Softirq priority inversion from "softirq: reduce latencies"

Message ID	1456762914.648.76.camel@edumazet-ThinkPad-T530 (mailing list archive)
State	Not Applicable
Headers	show Return-Path: <dmaengine-owner@kernel.org> Message-ID: <1456762914.648.76.camel@edumazet-ThinkPad-T530> Subject: Re: Softirq priority inversion from "softirq: reduce latencies" From: Eric Dumazet <eric.dumazet@gmail.com> To: Peter Hurley <peter@hurleysoftware.com> Cc: Mike Galbraith <umgwanakikbuti@gmail.com>, Francois Romieu <romieu@fr.zoreil.com>, Eric Dumazet <edumazet@google.com>, David Miller <davem@davemloft.net>, netdev@vger.kernel.org, linux-kernel@vger.kernel.org, Greg KH <gregkh@linuxfoundation.org>, dmaengine@vger.kernel.org, John Ogness <john.ogness@linutronix.de>, Sebastian Andrzej Siewior <bigeasy@linutronix.de>, Andrew Morton <akpm@linux-foundation.org>, Thomas Gleixner <tglx@linutronix.de> Date: Mon, 29 Feb 2016 08:21:54 -0800 In-Reply-To: <56D469B2.2070707@hurleysoftware.com> References: <56D1E8B6.6090003@hurleysoftware.com> <1456638957.3676.12.camel@gmail.com> <20160228170109.GA16322@electric-eye.fr.zoreil.com> <1456721889.3488.67.camel@gmail.com> <56D45DAF.5070709@hurleysoftware.com> <1456759153.648.61.camel@edumazet-ThinkPad-T530> <56D469B2.2070707@hurleysoftware.com> Content-Type: text/plain; charset="UTF-8" Mime-Version: 1.0 Content-Transfer-Encoding: 7bit Sender: dmaengine-owner@vger.kernel.org Precedence: bulk

Eric Dumazet Feb. 29, 2016, 4:21 p.m. UTC

On lun., 2016-02-29 at 07:54 -0800, Peter Hurley wrote:

>  The current kernel is HZ=250 but this would occur on HZ=1000 as well.

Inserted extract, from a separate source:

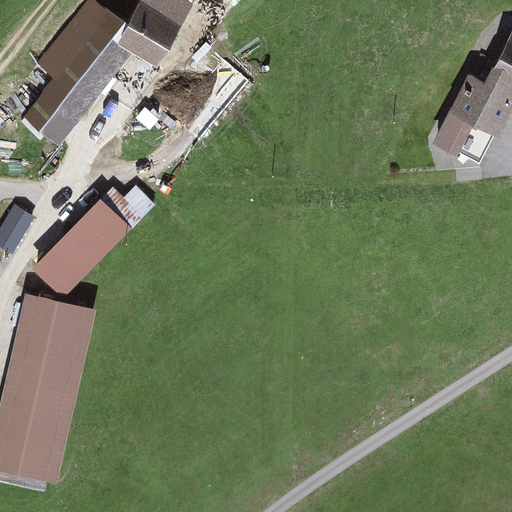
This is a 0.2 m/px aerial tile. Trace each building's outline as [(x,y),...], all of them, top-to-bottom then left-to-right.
[(108,38),(122,15),(93,0),(86,0),(32,65),(48,79),(19,112),(54,143),(130,51),(108,38)] [(108,38),(130,51),(150,64),(189,3),(183,0),(132,0),(122,15),(108,38)] [(467,73),(431,142),(481,169),(511,107),(511,30),(508,28),(479,78),(467,73)] [(112,186),(28,267),(58,298),(143,217),(112,186)] [(28,216),(10,206),(0,224),(0,241),(12,247),(28,216)] [(91,311),(23,295),(0,391),(0,469),(50,482),(91,311)]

Right. But the problem with HZ=100 and HZ=250 is that the detection can
happens because jiffy granularity is too coarse, since 

msecs_to_jiffies(2) -> 1

Following patch might reduce the probability, but wont really fix your
problem.

Fact that ksoftirqd prio is not what you want is completely orthogonal.




--
To unsubscribe from this list: send the line "unsubscribe dmaengine" in
the body of a message to majordomo@vger.kernel.org
More majordomo info at  http://vger.kernel.org/majordomo-info.html

Peter Hurley Feb. 29, 2016, 6:05 p.m. UTC | #1

On 02/29/2016 08:21 AM, Eric Dumazet wrote:
> On lun., 2016-02-29 at 07:54 -0800, Peter Hurley wrote:
> 
>>  The current kernel is HZ=250 but this would occur on HZ=1000 as well.
> 
> Right. But the problem with HZ=100 and HZ=250 is that the detection can
> happens because jiffy granularity is too coarse, since 
> 
> msecs_to_jiffies(2) -> 1
> 
> Following patch might reduce the probability, but wont really fix your
> problem.
> 
> Fact that ksoftirqd prio is not what you want is completely orthogonal.
> 
> diff --git a/kernel/softirq.c b/kernel/softirq.c
> index 479e443..f7cc594 100644
> --- a/kernel/softirq.c
> +++ b/kernel/softirq.c
> @@ -180,7 +180,7 @@ EXPORT_SYMBOL(__local_bh_enable_ip);
>  
>  /*
>   * We restart softirq processing for at most MAX_SOFTIRQ_RESTART times,
> - * but break the loop if need_resched() is set or after 2 ms.
> + * but break the loop if need_resched() is set or after 2 ms/ticks.
>   * The MAX_SOFTIRQ_TIME provides a nice upper bound in most cases, but in
>   * certain cases, such as stop_machine(), jiffies may cease to
>   * increment and so we need the MAX_SOFTIRQ_RESTART limit as
> @@ -191,7 +191,7 @@ EXPORT_SYMBOL(__local_bh_enable_ip);
>   * we want to handle softirqs as soon as possible, but they
>   * should not be able to lock up the box.
>   */
> -#define MAX_SOFTIRQ_TIME  msecs_to_jiffies(2)
> +#define MAX_SOFTIRQ_TIME  (1 + msecs_to_jiffies(2))
>  #define MAX_SOFTIRQ_RESTART 10
>  
>  #ifdef CONFIG_TRACE_IRQFLAGS

While I appreciate the attempt, that's not the problem.

Just to be clear

		if (time_before(jiffies, end) && !need_resched() &&
		    --max_restart)
			goto restart;

aborts softirq *even if 0ns have elapsed*, if NET_RX has woken a process.




--
To unsubscribe from this list: send the line "unsubscribe dmaengine" in
the body of a message to majordomo@vger.kernel.org
More majordomo info at  http://vger.kernel.org/majordomo-info.html

Eric Dumazet Feb. 29, 2016, 6:24 p.m. UTC | #2

On lun., 2016-02-29 at 10:05 -0800, Peter Hurley wrote:

> While I appreciate the attempt, that's not the problem.
> 
> Just to be clear
> 
> 		if (time_before(jiffies, end) && !need_resched() &&
> 		    --max_restart)
> 			goto restart;
> 
> aborts softirq *even if 0ns have elapsed*, if NET_RX has woken a process.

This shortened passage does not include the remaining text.